_Document excerpt_
- Cover
- Directed by: I. V. Sasi
- Written by: John Paul Puthusery
- Produced by: Raju Mathew
- Starring: Mammootty; Mohanlal; Seema;
- Cinematography: Jayanan Vincent
- Edited by: K. Narayanan
- Music by: M. S. Viswanathan
- Release date: 24 March 1984 (India);
- Running time: 127 minutes
- Country: India
- Language: Malayalam

= Athirathram (film) =

Athirathram is a 1984 Indian Malayalam-language action thriller film directed by I. V. Sasi, written by John Paul and starring Mammootty, Mohanlal, and Seema. Mammootty's character Tharadas re-appears in Sasi's 2006 film Balram vs. Tharadas.

Athirathram was one of the films that elevated the leading actor Mammootty to a star status.

==Plot==
Tharadas is a smuggler whose uncle was murdered by Rajesh. Rajesh is married to Thulasi who was once in love with Tharadas. Tharadas kills Rajesh in a particular situation and Tharadas feels guilt ridden on Rajesh's murder. Rajesh's partner Prasad and Thulasi get revenge on Tharadas, and finally Tharadas surrenders to Prasad, Chandru was caught by police.

_Exercise objective_
Rewrite the passage of the Athirathram film article between "Athirathram is a" and "caught by police.", inclusive, changing every "Prasad" to "Prakash".

_Raw data_
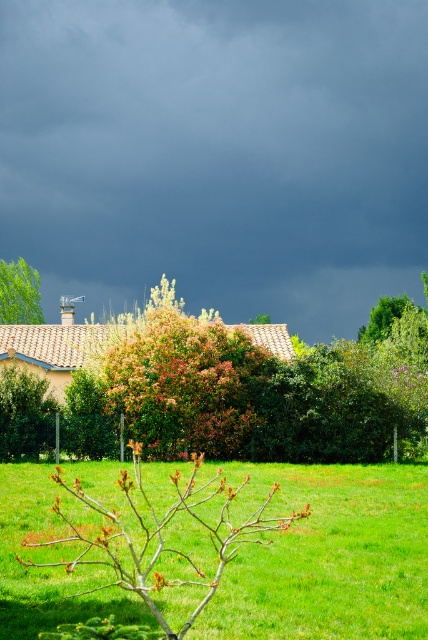
Which of these two, dark gray cloud at upper center or green leafy tree at center, stands taller?

Standing taller between the two is dark gray cloud at upper center.

Can you confirm if dark gray cloud at upper center is wider than green leafy tree at center?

_Completed exercise_
Athirathram is a 1984 Indian Malayalam-language action thriller film directed by I. V. Sasi, written by John Paul and starring Mammootty, Mohanlal, and Seema. Mammootty's character Tharadas re-appears in Sasi's 2006 film Balram vs. Tharadas.

Athirathram was one of the films that elevated the leading actor Mammootty to a star status.

==Plot==
Tharadas is a smuggler whose uncle was murdered by Rajesh. Rajesh is married to Thulasi who was once in love with Tharadas. Tharadas kills Rajesh in a particular situation and Tharadas feels guilt ridden on Rajesh's murder. Rajesh's partner Prakash and Thulasi get revenge on Tharadas, and finally Tharadas surrenders to Prakash, Chandru was caught by police.